Se descumpridas as cláusulas da transação penal prevista no artigo 761 da Lei 9.099/1995, mesmo homologada, retoma-se a situação anterior: A homologação da transação penal prevista no artigo 761 da Lei 9.099/1995 não faz coisa julgada material e, descumpridas suas cláusulas, retoma-se a situação anterior, possibilitando-se ao Ministério Público a continuidade da persecução penal mediante oferecimento de denúncia ou requisição de inquérito policial (PSV 68/DF, julgado em 16-10-2014, publicado no DJE de 4-11-2014 – Informativo 763, Plenário).
Repetitivo. A propósito da legalidade das condições da suspensão do processo dos Juizados Especiais: Tema 930. Não há óbice a que se estabeleçam, no prudente uso da faculdade judicial disposta no art. 89, § 2º, da Lei n. 9.099/1995, obrigações equivalentes, do ponto de vista prático, a sanções penais (tais como a prestação de serviços comunitários ou a prestação pecuniária), mas que, para os fins do sursis processual, se apresentam tão somente como condições para sua incidência (…) E, sendo um acordo, as partes são livres para transigirem em torno das condições legais (§ 1º) ou judiciais (§ 2º) previstas no art. 89, “desde que adequadas ao fato e à situação pessoal do acusado”, e desde que não se imponham condições que possam ofender a dignidade do arguidoc(…) Essas características do sursis processual afastam, portanto, a ilegalidade de se estabelecerem condições funcionalmente equivalentes a sanções penais, mas que se apresentam meramente como condições para a suspensão do processo, e como tais hão de ser tratadas (…) Precedentes citados do STJ: REsp 1.472.428-RS, Quinta Turma, DJe 12/11/2014; AgRg no REsp 1.376.161-RS, Quinta Turma, DJe 1º/8/2014; HC 325.184-MG, Sexta Turma, DJe 23/9/2015; e RHC 60.729-RS, Sexta Turma, DJe 11/9/2015. Precedentes citados do STF: HC 123.324-PR, Primeira Turma, DJe 7/11/2014; HC 108.103-RS, Segunda Turma, DJe 6/12/2011; e HC 115.721-PR, Segunda Turma, DJe 28/6/2013 (REsp 1.498.034- RS, Rel. Min. Rogerio Schietti Cruz, Terceira Seção, julgado em 25/11/2015, DJe 2/12/2015 – Informativo n. 574).

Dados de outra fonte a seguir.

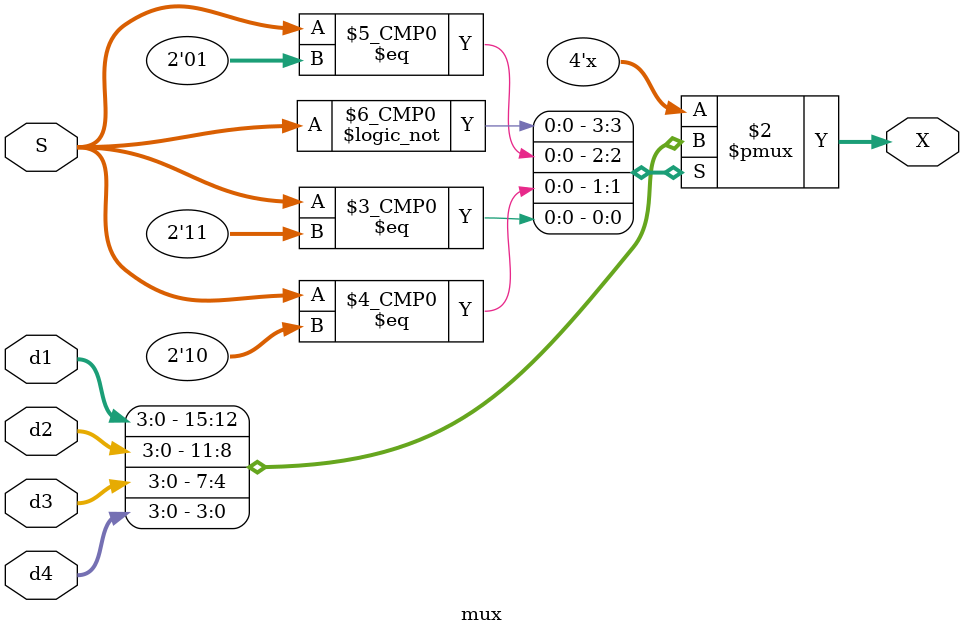
<source format=v>
`timescale 1ns / 1ps


module mux(
    input [3:0] d1,
    input [3:0] d2,
    input [3:0] d3,
    input [3:0] d4,
    input [1:0] S,
    output reg [3:0] X
    );
    
    always @ (d1 or d2 or d3 or d4 or S) begin
      case (S)
         0 : X <= d1;
         1 : X <= d2;
         2 : X <= d3;
         3 : X <= d4;
         default: X<= d1;
      endcase
   end
endmodule

</source>
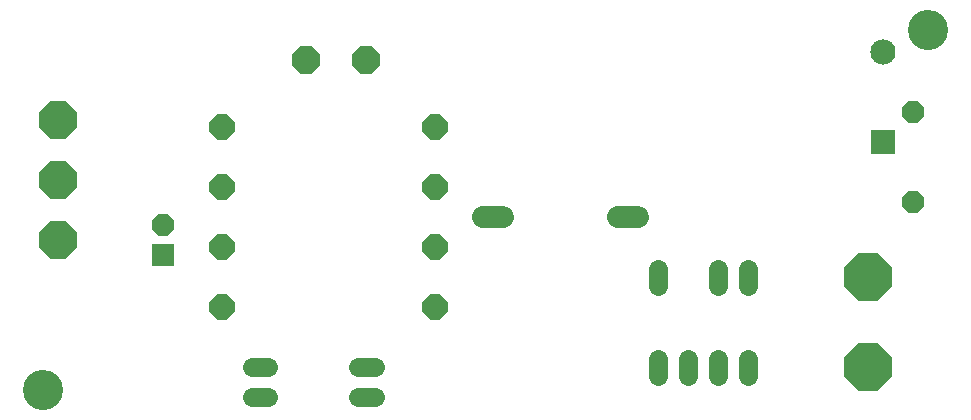
<source format=gbr>
G04 EAGLE Gerber X2 export*
%TF.Part,Single*%
%TF.FileFunction,Soldermask,Top,1*%
%TF.FilePolarity,Negative*%
%TF.GenerationSoftware,Autodesk,EAGLE,8.6.0*%
%TF.CreationDate,2018-01-28T12:16:18Z*%
G75*
%MOMM*%
%FSLAX34Y34*%
%LPD*%
%AMOC8*
5,1,8,0,0,1.08239X$1,22.5*%
G01*
%ADD10C,3.403200*%
%ADD11R,2.133600X2.133600*%
%ADD12C,2.133600*%
%ADD13P,2.584314X8X202.500000*%
%ADD14R,1.879600X1.879600*%
%ADD15P,2.034460X8X292.500000*%
%ADD16C,1.879600*%
%ADD17C,1.611200*%
%ADD18P,2.034460X8X202.500000*%
%ADD19P,2.309387X8X202.500000*%
%ADD20P,4.343848X8X112.500000*%
%ADD21P,3.467112X8X112.500000*%


D10*
X-787400Y31750D03*
X-38100Y336550D03*
D11*
X-76200Y241300D03*
D12*
X-76200Y317500D03*
D13*
X-514350Y311150D03*
X-565150Y311150D03*
D14*
X-685800Y146050D03*
D15*
X-685800Y171450D03*
D16*
X-300482Y177800D02*
X-283718Y177800D01*
X-398018Y177800D02*
X-414782Y177800D01*
D17*
X-190500Y57840D02*
X-190500Y43760D01*
X-215900Y43760D02*
X-215900Y57840D01*
X-241300Y57840D02*
X-241300Y43760D01*
X-266700Y43760D02*
X-266700Y57840D01*
X-266700Y119960D02*
X-266700Y134040D01*
X-215900Y134040D02*
X-215900Y119960D01*
X-190500Y119960D02*
X-190500Y134040D01*
X-596900Y25400D02*
X-610980Y25400D01*
X-610980Y50800D02*
X-596900Y50800D01*
X-520700Y50800D02*
X-506620Y50800D01*
X-506620Y25400D02*
X-520700Y25400D01*
D18*
X-50800Y266700D03*
X-50800Y190500D03*
D19*
X-456100Y101600D03*
X-456100Y152400D03*
X-456100Y203200D03*
X-456100Y254000D03*
X-636100Y254000D03*
X-636100Y203200D03*
X-636100Y152400D03*
X-636100Y101600D03*
D20*
X-88900Y50800D03*
X-88900Y127000D03*
D21*
X-774700Y158750D03*
X-774700Y209550D03*
X-774700Y260350D03*
M02*

</source>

Análise de habeas corpus a despeito de concessão de sursis: A eventual aceitação de proposta de suspensão condicional do processo não prejudica a análise de habeas corpus no qual se pleiteia o trancamento de ação penal (STJ, RHC 41.527-RJ, Rel. Min. Jorge Mussi, julgado em 3/3/2015, DJe 11/3/2015 – Informativo 557).
Repetitivo. Juizado especial. Descumprimento de condições de suspensão do processo importam em revogação do benefício, ainda que ultrapassado o período de prova: Tema 920. Se descumpridas as condições impostas durante o período de prova da suspensão condicional do processo, o benefício poderá ser revogado, mesmo se já ultrapassado o prazo legal, desde que referente a fato ocorrido durante sua vigência (REsp 1.498.034-RS, Rel. Min. Rogerio Schietti Cruz, Terceira Seção, julgado em 25/11/2015, DJe 2/12/2015).
A incompetência
Incompetência do juiz: O magistrado, se convencido da viabilidade de dar nova descrição jurídica ao fato, e isso implicar alteração de competência, remeterá os autos ao juiz que for competente. Sendo relativa a incompetência, em homenagem aos princípios da identidade física e da celeridade (ver o título O juiz que colhe a prova é o que sentencia em anotações ao artigo 399), há prorrogação da competência, ou seja, ela não é declinada e o próprio magistrado sentencia. Se for absoluta a incompetência, os autos deverão ser encaminhados ao magistrado que for competente.